Dubai: It’s not just the menus that keep changing at Dubai’s F&B outlets — even the operators are. The ranks of F&B businesses — especially those catering to the fast-service and mid-tier categories — being forced out by a weak marketplace as well as changing consumer tastes are growing with each quarter, according to industry sources.
But as older operators head for the exit, new ones are only too eager to get in — and in most cases at the same premises. “As a process of “gentrification” takes place in each residential community, some of the older restaurants are unable to compete, thereby allowing well-capitalised players to enter and take advantage of lower prices of acquisition,” said Abdul Hakeem Kamkar, Director at Al Danah Capital, which operates the BigBen, Bunchum and Arrions outlets.
“This is a process that has played out in International City, Discovery Gardens and is currently playing out in JLT, Jumeirah Village and Motor City.”
Going by the sheer number of new international franchises that have come in as well as concepts launched by home-grown startups, Dubai’s F&B space has had three outstanding years. It has been helped by the availability of new locations, most of which have been in the upscale parts of town.
Incidentally, the restaurants that are shutting down tend to have a profile at the lower end of the price/positioning spectrum. “This manifests itself in the form of a proliferation of restaurants that are quite unable to distinguish between themselves either in the cuisine or in terms of price,” said Kamkar.
“This has allowed for a high number of acquisition opportunities - of the premises rather than the concept, primarily because the concepts for the most part are still charging substantial premiums. We expect that as competition intensifies, a number of well-positioned concepts could be ripe for acquisition. And such deals will increase in the medium term.”
The landlords of these premises are just as willing to take on a new tenant at the earliest opportunity rather than see them remain vacant for a long time. In most cases, they may also not be in a position to charge a higher rent for the incoming tenant. There could be some mark-up in the ‘key money’ demands, but not to the extent that the prospective F&B operator will find insurmountable.
“Acquisitions can be broken down into two categories : where existing brands are acquired with a capital infusion or [where] the premises are acquired but the concept is rebranded,” said Kamkar. “Al Danah Capital has thus far adopted the latter approach, whereby the premises and equipment are acquired at or near replacement value, and a rebranding takes place at great locations with legacy rents.”
On the plus side for F&B operators, the operational set up costs have “only increased slightly and the franchise fees have remained static,” said Manoj Domadia, Head of Marketing at Al Madani Group, which runs the Charley’s Grilled Subs franchise.

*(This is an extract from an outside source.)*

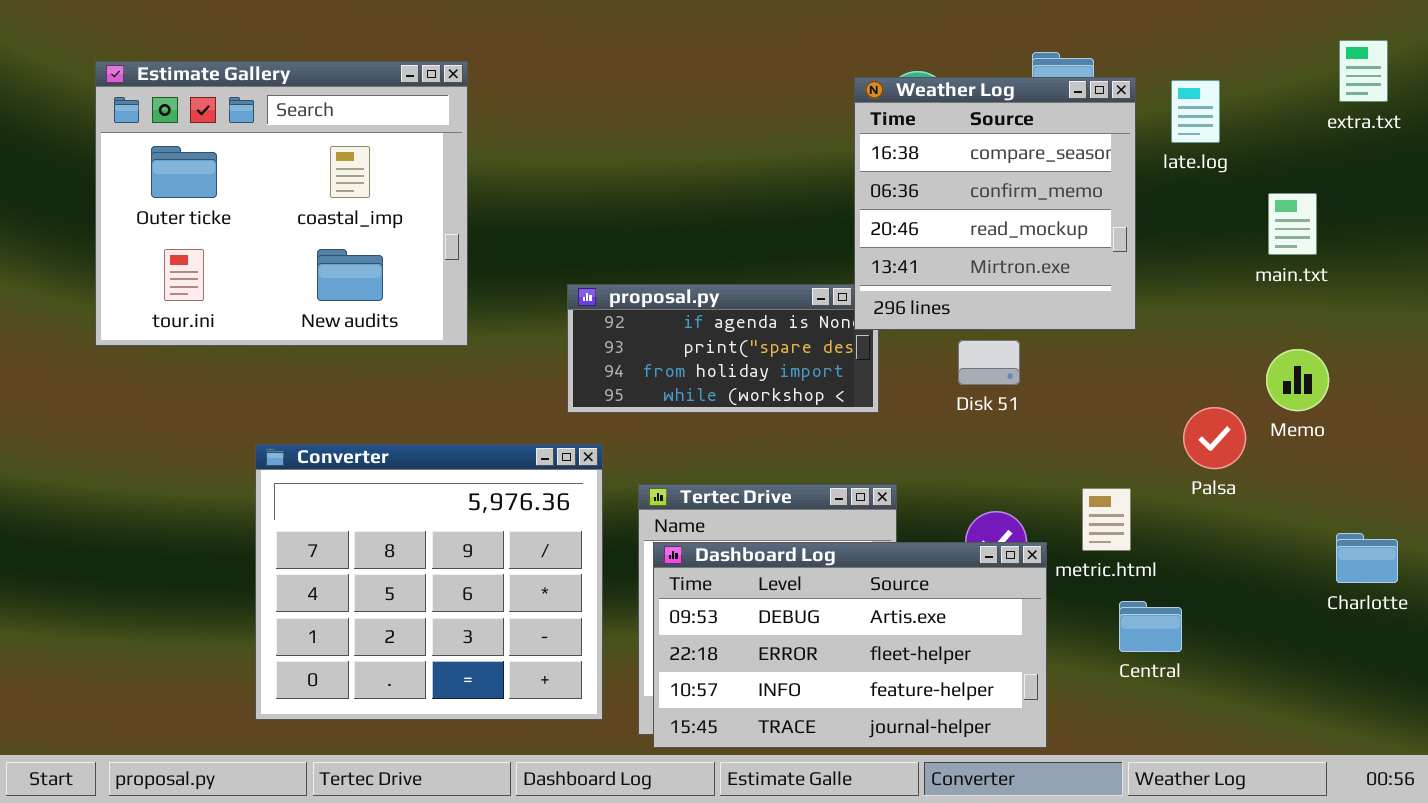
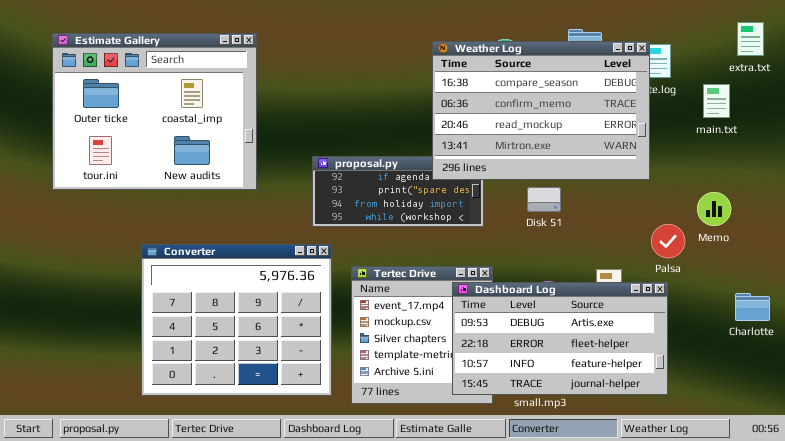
Weather Log: [854,77,1136,330] -> [432,41,650,180], moved, resized
main.txt: [1268,193,1317,255] -> [703,84,730,118], moved
Dashboard Log: [653,542,1047,748] -> [452,282,668,395], moved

But the “leasing/rental costs are the most significant change and — in most cases — are unjustified”.
“The cost of setting up an outlet in the last two years has risen by around 15 per cent.”
According to Roshan Raju Sambhwani, Managing Director of Trident Foods and the franchise rights holder of ‘Which wich’, there is only so much that an operator can do to trim costs. “Because we have to abide to brand standards, there is no room to adjust costs in terms of the food, packaging and customer service, which takes up the majority of the running costs,” said Sambhwani.
But for serial F&B operators, costs are incidental. The thrill of trying to identify gaps in the market that need filling up is always there. For many, it is a craving that needs to be satiated.
“We are continuing with our expansion plans ... with talks taking place with two major brands and at the same time working on developing one homegrown concept,” said Sambhwani.